South Korea's Foreign Ministry identified their national by her family name, Eom, and said she is a 34-year-old aid worker in Yemen.

Neither Germany nor Britain would confirm any deaths of their nationals.

Hostage killings not common
The killing of hostages is not common in Yemen, where tribesmen often kidnap foreigners to press the government on a range of demands, including a ransom, but usually release them unharmed.

In March, four South Korean tourists in Yemen died in an apparent suicide bombing blamed on al-Qaida.

Thousands of people have been killed in Saada, which lies near the border with Saudi Arabia, since a Shiite rebellion erupted there in June 2004. The rebels say the government is corrupt and too closely allied with the West. The rebels negotiated a fragile cease-fire with the government last year, but serious tension remains

Yemen, the ancestral homeland of al-Qaida leader Osama bin Laden, had long been a haven for Islamic militants and was the scene of the October 2000 suicide bombing of the USS Cole that killed 17 American sailors.
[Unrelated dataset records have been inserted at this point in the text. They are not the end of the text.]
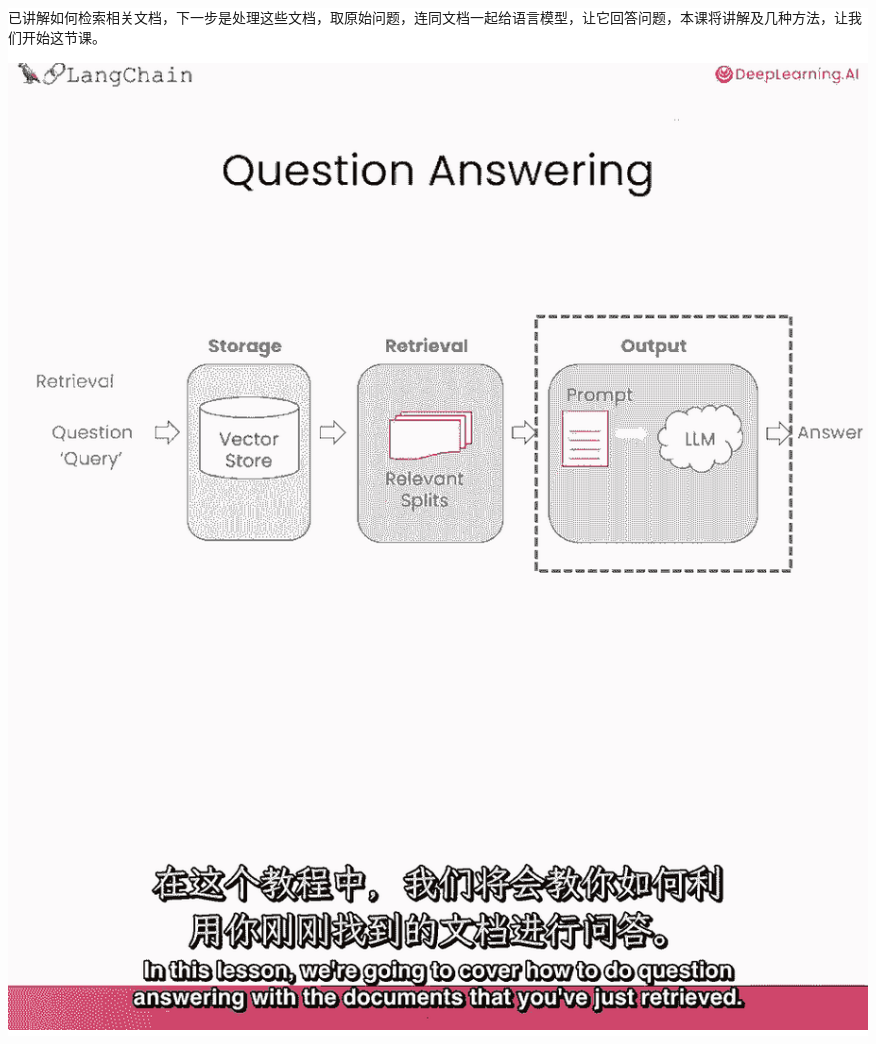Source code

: 已讲解如何检索相关文档，下一步是处理这些文档，取原始问题，连同文档一起给语言模型，让它回答问题，本课将讲解及几种方法，让我们开始这节课。



![](img/8fdba8c04f845e8d78897dbf4b174b32_2.png)
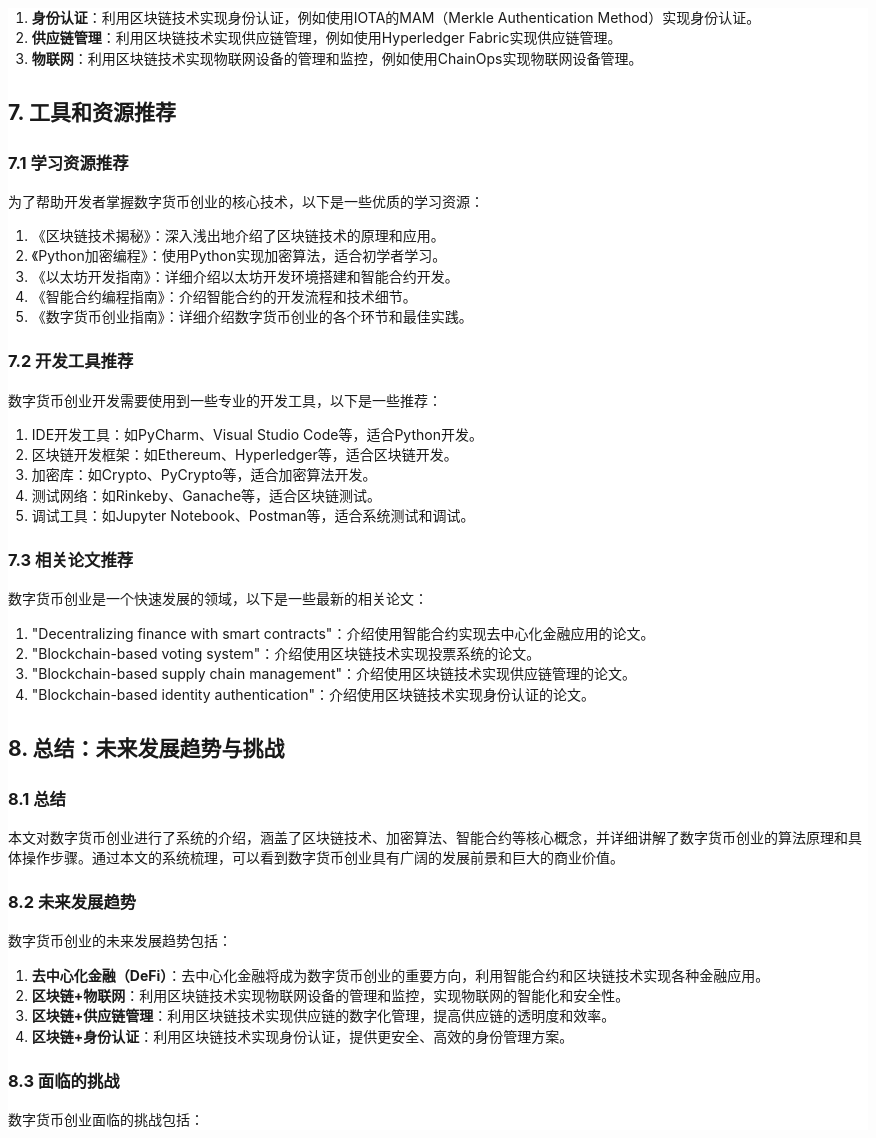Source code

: 1. **身份认证**：利用区块链技术实现身份认证，例如使用IOTA的MAM（Merkle Authentication Method）实现身份认证。
2. **供应链管理**：利用区块链技术实现供应链管理，例如使用Hyperledger Fabric实现供应链管理。
3. **物联网**：利用区块链技术实现物联网设备的管理和监控，例如使用ChainOps实现物联网设备管理。

## 7. 工具和资源推荐
### 7.1 学习资源推荐

为了帮助开发者掌握数字货币创业的核心技术，以下是一些优质的学习资源：

1. 《区块链技术揭秘》：深入浅出地介绍了区块链技术的原理和应用。
2. 《Python加密编程》：使用Python实现加密算法，适合初学者学习。
3. 《以太坊开发指南》：详细介绍以太坊开发环境搭建和智能合约开发。
4. 《智能合约编程指南》：介绍智能合约的开发流程和技术细节。
5. 《数字货币创业指南》：详细介绍数字货币创业的各个环节和最佳实践。

### 7.2 开发工具推荐

数字货币创业开发需要使用到一些专业的开发工具，以下是一些推荐：

1. IDE开发工具：如PyCharm、Visual Studio Code等，适合Python开发。
2. 区块链开发框架：如Ethereum、Hyperledger等，适合区块链开发。
3. 加密库：如Crypto、PyCrypto等，适合加密算法开发。
4. 测试网络：如Rinkeby、Ganache等，适合区块链测试。
5. 调试工具：如Jupyter Notebook、Postman等，适合系统测试和调试。

### 7.3 相关论文推荐

数字货币创业是一个快速发展的领域，以下是一些最新的相关论文：

1. "Decentralizing finance with smart contracts"：介绍使用智能合约实现去中心化金融应用的论文。
2. "Blockchain-based voting system"：介绍使用区块链技术实现投票系统的论文。
3. "Blockchain-based supply chain management"：介绍使用区块链技术实现供应链管理的论文。
4. "Blockchain-based identity authentication"：介绍使用区块链技术实现身份认证的论文。

## 8. 总结：未来发展趋势与挑战
### 8.1 总结

本文对数字货币创业进行了系统的介绍，涵盖了区块链技术、加密算法、智能合约等核心概念，并详细讲解了数字货币创业的算法原理和具体操作步骤。通过本文的系统梳理，可以看到数字货币创业具有广阔的发展前景和巨大的商业价值。

### 8.2 未来发展趋势

数字货币创业的未来发展趋势包括：

1. **去中心化金融（DeFi）**：去中心化金融将成为数字货币创业的重要方向，利用智能合约和区块链技术实现各种金融应用。
2. **区块链+物联网**：利用区块链技术实现物联网设备的管理和监控，实现物联网的智能化和安全性。
3. **区块链+供应链管理**：利用区块链技术实现供应链的数字化管理，提高供应链的透明度和效率。
4. **区块链+身份认证**：利用区块链技术实现身份认证，提供更安全、高效的身份管理方案。

### 8.3 面临的挑战

数字货币创业面临的挑战包括：
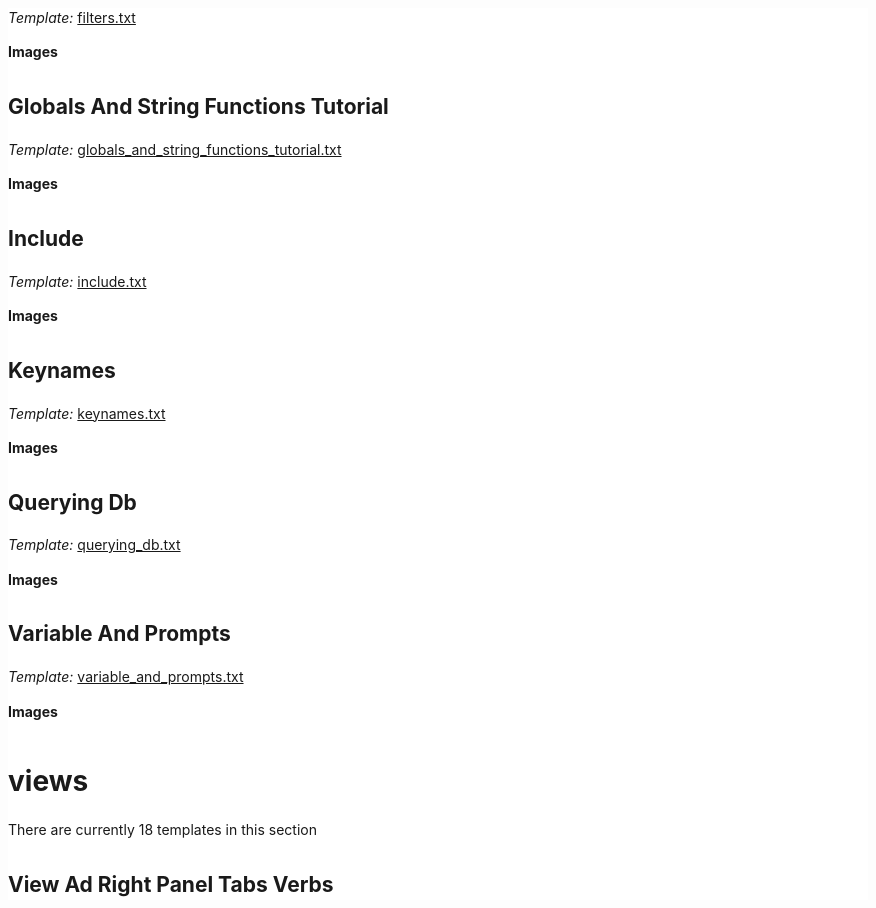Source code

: *Template:* [filters.txt](../library/templates/tutorials/filters.txt)



  
  
**Images**  

## Globals And String Functions Tutorial
  
*Template:* [globals_and_string_functions_tutorial.txt](../library/templates/tutorials/globals_and_string_functions_tutorial.txt)



  
  
**Images**  

## Include
  
*Template:* [include.txt](../library/templates/tutorials/include.txt)



  
  
**Images**  

## Keynames
  
*Template:* [keynames.txt](../library/templates/tutorials/keynames.txt)



  
  
**Images**  

## Querying Db
  
*Template:* [querying_db.txt](../library/templates/tutorials/querying_db.txt)



  
  
**Images**  

## Variable And Prompts
  
*Template:* [variable_and_prompts.txt](../library/templates/tutorials/variable_and_prompts.txt)



  
  
**Images**  

# views
  
There are currently 18 templates in this section
## View Ad Right Panel Tabs Verbs
  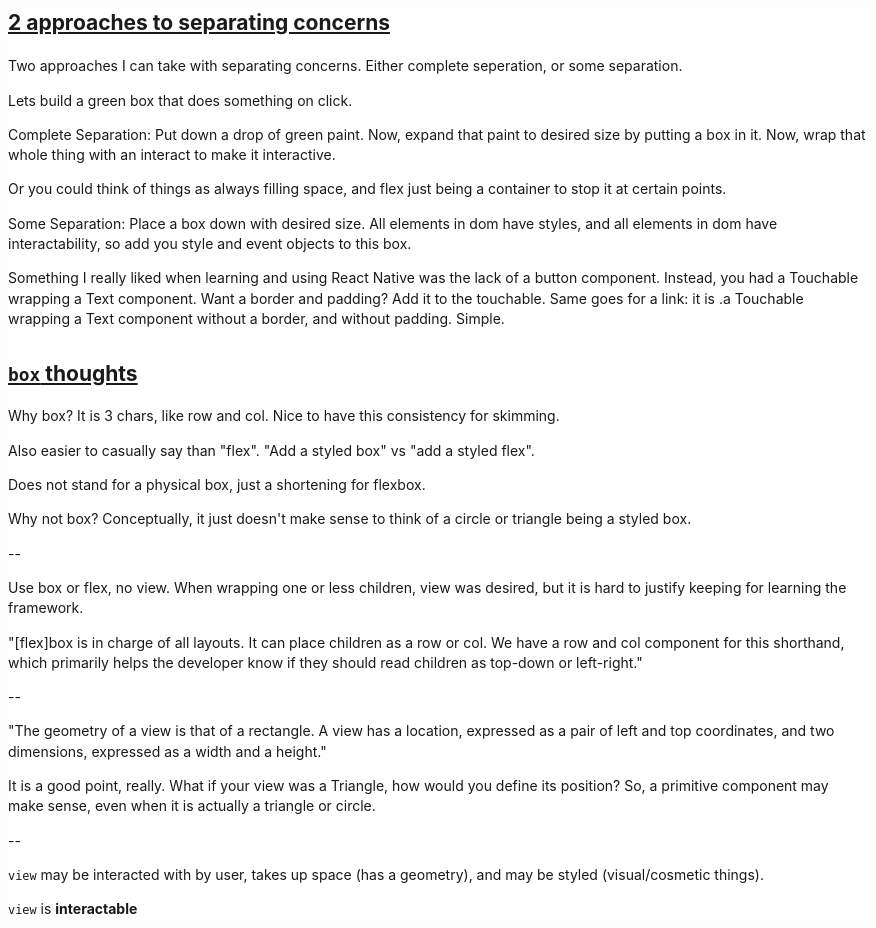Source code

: ## [2 approaches to separating concerns](https://github.com/Chronstruct/primitives/issues/8)

Two approaches I can take with separating concerns. Either complete seperation, or some separation.

Lets build a green box that does something on click.

Complete Separation:
Put down a drop of green paint. Now, expand that paint to desired size by putting a box in it. Now, wrap that whole thing with an interact to make it interactive.

Or you could think of things as always filling space, and flex just being a container to stop it at certain points.

Some Separation:
Place a box down with desired size. All elements in dom have styles, and all elements in dom have interactability, so add you style and event objects to this box.

Something I really liked when learning and using React Native was the lack of a button component. Instead, you had a Touchable wrapping a Text component. Want a border and padding? Add it to the touchable. Same goes for a link: it is .a Touchable wrapping a Text component without a border, and without padding. Simple.

## [`box` thoughts](https://github.com/Chronstruct/primitives/issues/7)

Why box? It is 3 chars, like row and col. Nice to have this consistency for skimming.

Also easier to casually say than "flex". "Add a styled box" vs "add a styled flex".

Does not stand for a physical box, just a shortening for flexbox.

Why not box?
Conceptually, it just doesn't make sense to think of a circle or triangle being a styled box.

--

Use box or flex, no view. When wrapping one or less children, view was desired, but it is hard to justify keeping for learning the framework.

"\[flex\]box is in charge of all layouts. It can place children as a row or col. We have a row and col component for this shorthand, which primarily helps the developer know if they should read children as top-down or left-right."

--

"The geometry of a view is that of a rectangle. A view has a location, expressed as a pair of left and top coordinates, and two dimensions, expressed as a width and a height."

It is a good point, really. What if your view was a Triangle, how would you define its position? So, a primitive component may make sense, even when it is actually a triangle or circle.

--

`view` may be interacted with by user, takes up space (has a geometry), and may be styled (visual/cosmetic things).

`view` is **interactable**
Yemen is the Arab world's poorest nation — and one of its most unstable — making it fertile territory for al-Qaida to set up camp. The country is also in a strategic location, next door to some of the world's most important oil producing nations. It also lies just across the Gulf of Aden from Somalia, an even more tumultuous nation where the U.S. has said militants from the terror network have been increasing their activity.

Yemen, Saudi al-Qaida merge
Al-Qaida militants, including fighters returning from Afghanistan and Iraq, have established sanctuaries among a number of Yemeni tribes, particularly ones in three provinces bordering Saudi Arabia.

In January, militants announced the creation of al-Qaida in the Arabian Peninsula, a merger between the terror network's Yemeni and Saudi branches, led by Naser Abdel-Karim al-Wahishi, a Yemeni who was once a close aide to Osama bin Laden.

Over the past year, al-Qaida has been blamed for a string of attacks, including an armed assault in September on the U.S. Embassy in San'a, as well as two suicide bombings targeting South Korean visitors in March.

Earlier, the Yemeni government had accused a Shiite rebel group in Saada, led by Abdel Malak al-Hawthi, but the group issued a statement saying it has not been involved in any abductions of foreigners.